* WHAT YOU HAVE TO DO
Copy the listing below in full and skip every picture.
····················
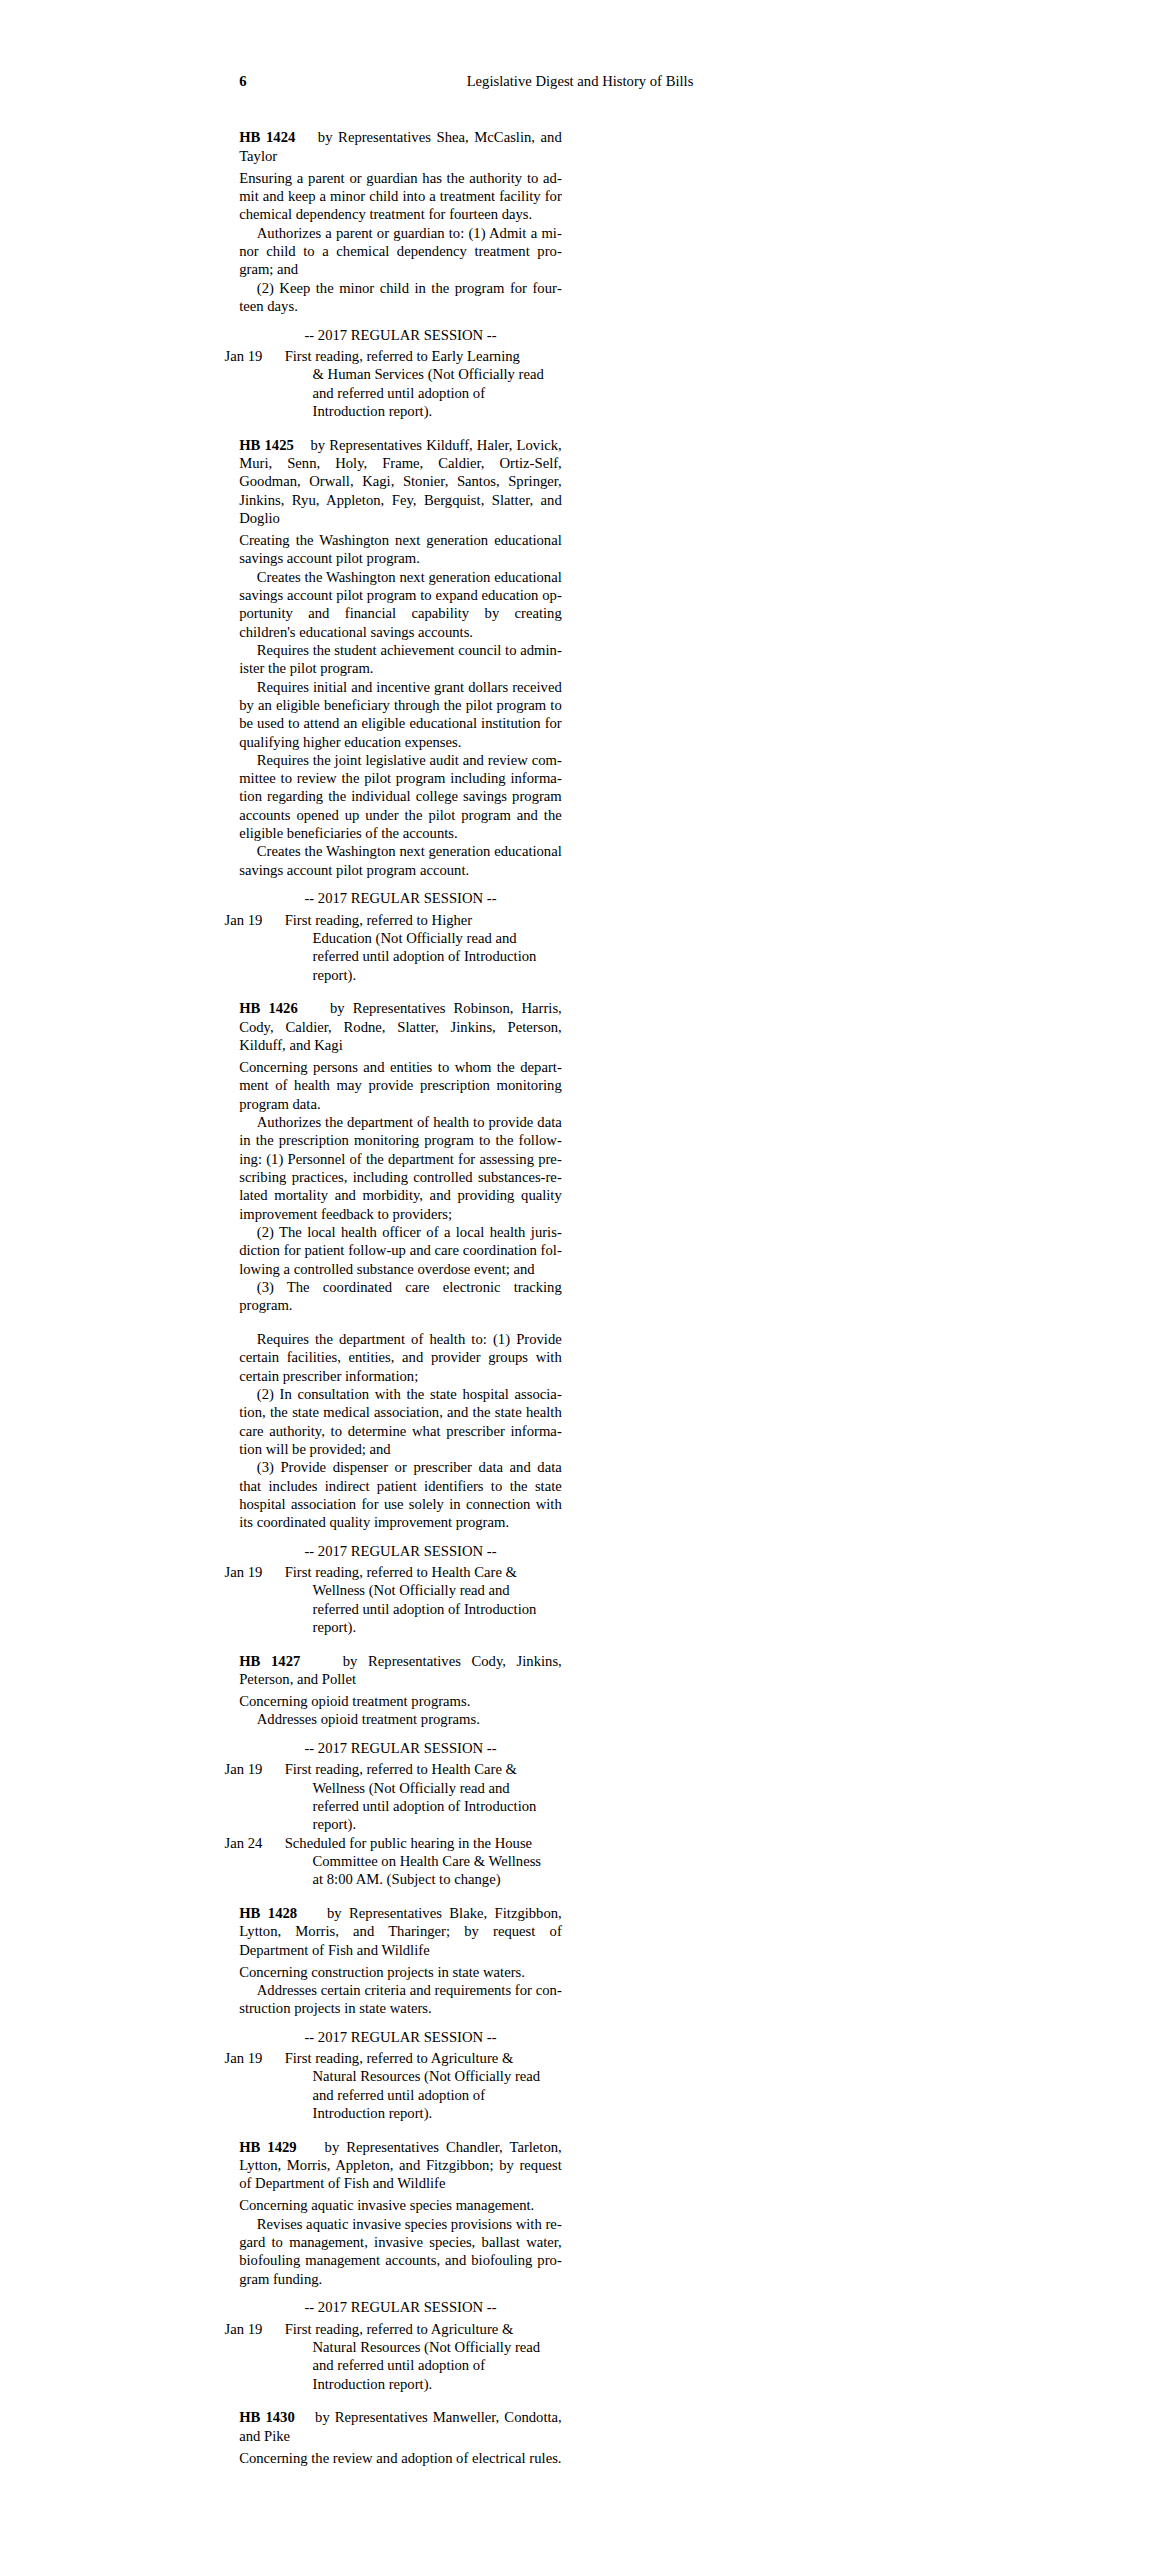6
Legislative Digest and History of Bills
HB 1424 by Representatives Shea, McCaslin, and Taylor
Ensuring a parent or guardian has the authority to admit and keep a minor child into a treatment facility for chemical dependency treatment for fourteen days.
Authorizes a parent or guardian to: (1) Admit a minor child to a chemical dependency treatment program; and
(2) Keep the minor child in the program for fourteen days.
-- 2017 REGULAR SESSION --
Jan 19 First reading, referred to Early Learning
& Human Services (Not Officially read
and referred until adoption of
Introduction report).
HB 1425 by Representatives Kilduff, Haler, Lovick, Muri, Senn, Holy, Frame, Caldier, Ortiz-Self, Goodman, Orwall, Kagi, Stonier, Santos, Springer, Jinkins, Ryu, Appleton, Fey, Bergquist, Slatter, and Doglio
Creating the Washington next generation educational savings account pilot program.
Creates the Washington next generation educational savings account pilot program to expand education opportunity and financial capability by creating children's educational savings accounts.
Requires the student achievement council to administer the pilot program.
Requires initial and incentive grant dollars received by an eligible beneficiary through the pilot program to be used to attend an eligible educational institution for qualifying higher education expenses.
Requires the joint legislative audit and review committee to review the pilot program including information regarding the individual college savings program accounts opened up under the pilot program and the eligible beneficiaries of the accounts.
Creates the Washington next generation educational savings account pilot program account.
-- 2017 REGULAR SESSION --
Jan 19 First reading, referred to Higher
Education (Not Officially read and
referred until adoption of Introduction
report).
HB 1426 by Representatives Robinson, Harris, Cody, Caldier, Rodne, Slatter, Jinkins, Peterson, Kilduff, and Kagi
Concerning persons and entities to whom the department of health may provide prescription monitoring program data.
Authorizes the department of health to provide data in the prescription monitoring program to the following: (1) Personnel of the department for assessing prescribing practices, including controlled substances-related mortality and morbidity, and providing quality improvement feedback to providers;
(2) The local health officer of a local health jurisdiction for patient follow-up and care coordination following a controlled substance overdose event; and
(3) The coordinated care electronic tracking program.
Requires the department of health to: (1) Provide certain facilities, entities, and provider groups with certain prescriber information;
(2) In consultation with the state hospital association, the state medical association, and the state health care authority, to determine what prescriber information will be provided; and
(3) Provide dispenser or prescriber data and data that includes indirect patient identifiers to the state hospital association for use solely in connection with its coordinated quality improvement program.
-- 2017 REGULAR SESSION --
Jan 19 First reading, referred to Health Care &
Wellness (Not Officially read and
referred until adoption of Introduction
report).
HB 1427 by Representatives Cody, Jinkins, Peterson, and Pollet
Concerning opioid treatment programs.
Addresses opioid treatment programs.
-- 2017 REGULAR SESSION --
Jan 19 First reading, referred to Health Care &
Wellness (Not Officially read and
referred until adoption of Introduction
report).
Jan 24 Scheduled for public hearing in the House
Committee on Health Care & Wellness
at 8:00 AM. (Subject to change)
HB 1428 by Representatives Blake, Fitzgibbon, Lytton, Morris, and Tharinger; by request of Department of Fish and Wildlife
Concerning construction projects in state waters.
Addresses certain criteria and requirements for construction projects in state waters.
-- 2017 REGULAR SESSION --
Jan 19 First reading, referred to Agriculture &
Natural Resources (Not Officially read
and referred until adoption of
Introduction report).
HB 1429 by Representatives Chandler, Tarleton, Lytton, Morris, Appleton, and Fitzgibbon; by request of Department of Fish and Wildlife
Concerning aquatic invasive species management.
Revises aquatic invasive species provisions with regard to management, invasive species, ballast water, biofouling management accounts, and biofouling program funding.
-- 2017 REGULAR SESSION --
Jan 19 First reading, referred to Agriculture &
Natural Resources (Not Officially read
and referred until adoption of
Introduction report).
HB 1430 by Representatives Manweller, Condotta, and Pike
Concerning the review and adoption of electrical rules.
····················
* ANSWER TO THE EXERCISE
6
Legislative Digest and History of Bills
HB 1424 by Representatives Shea, McCaslin, and Taylor
Ensuring a parent or guardian has the authority to admit and keep a minor child into a treatment facility for chemical dependency treatment for fourteen days.
Authorizes a parent or guardian to: (1) Admit a minor child to a chemical dependency treatment program; and
(2) Keep the minor child in the program for fourteen days.
-- 2017 REGULAR SESSION --
Jan 19 First reading, referred to Early Learning
& Human Services (Not Officially read
and referred until adoption of
Introduction report).
HB 1425 by Representatives Kilduff, Haler, Lovick, Muri, Senn, Holy, Frame, Caldier, Ortiz-Self, Goodman, Orwall, Kagi, Stonier, Santos, Springer, Jinkins, Ryu, Appleton, Fey, Bergquist, Slatter, and Doglio
Creating the Washington next generation educational savings account pilot program.
Creates the Washington next generation educational savings account pilot program to expand education opportunity and financial capability by creating children's educational savings accounts.
Requires the student achievement council to administer the pilot program.
Requires initial and incentive grant dollars received by an eligible beneficiary through the pilot program to be used to attend an eligible educational institution for qualifying higher education expenses.
Requires the joint legislative audit and review committee to review the pilot program including information regarding the individual college savings program accounts opened up under the pilot program and the eligible beneficiaries of the accounts.
Creates the Washington next generation educational savings account pilot program account.
-- 2017 REGULAR SESSION --
Jan 19 First reading, referred to Higher
Education (Not Officially read and
referred until adoption of Introduction
report).
HB 1426 by Representatives Robinson, Harris, Cody, Caldier, Rodne, Slatter, Jinkins, Peterson, Kilduff, and Kagi
Concerning persons and entities to whom the department of health may provide prescription monitoring program data.
Authorizes the department of health to provide data in the prescription monitoring program to the following: (1) Personnel of the department for assessing prescribing practices, including controlled substances-related mortality and morbidity, and providing quality improvement feedback to providers;
(2) The local health officer of a local health jurisdiction for patient follow-up and care coordination following a controlled substance overdose event; and
(3) The coordinated care electronic tracking program.
Requires the department of health to: (1) Provide certain facilities, entities, and provider groups with certain prescriber information;
(2) In consultation with the state hospital association, the state medical association, and the state health care authority, to determine what prescriber information will be provided; and
(3) Provide dispenser or prescriber data and data that includes indirect patient identifiers to the state hospital association for use solely in connection with its coordinated quality improvement program.
-- 2017 REGULAR SESSION --
Jan 19 First reading, referred to Health Care &
Wellness (Not Officially read and
referred until adoption of Introduction
report).
HB 1427 by Representatives Cody, Jinkins, Peterson, and Pollet
Concerning opioid treatment programs.
Addresses opioid treatment programs.
-- 2017 REGULAR SESSION --
Jan 19 First reading, referred to Health Care &
Wellness (Not Officially read and
referred until adoption of Introduction
report).
Jan 24 Scheduled for public hearing in the House
Committee on Health Care & Wellness
at 8:00 AM. (Subject to change)
HB 1428 by Representatives Blake, Fitzgibbon, Lytton, Morris, and Tharinger; by request of Department of Fish and Wildlife
Concerning construction projects in state waters.
Addresses certain criteria and requirements for construction projects in state waters.
-- 2017 REGULAR SESSION --
Jan 19 First reading, referred to Agriculture &
Natural Resources (Not Officially read
and referred until adoption of
Introduction report).
HB 1429 by Representatives Chandler, Tarleton, Lytton, Morris, Appleton, and Fitzgibbon; by request of Department of Fish and Wildlife
Concerning aquatic invasive species management.
Revises aquatic invasive species provisions with regard to management, invasive species, ballast water, biofouling management accounts, and biofouling program funding.
-- 2017 REGULAR SESSION --
Jan 19 First reading, referred to Agriculture &
Natural Resources (Not Officially read
and referred until adoption of
Introduction report).
HB 1430 by Representatives Manweller, Condotta, and Pike
Concerning the review and adoption of electrical rules.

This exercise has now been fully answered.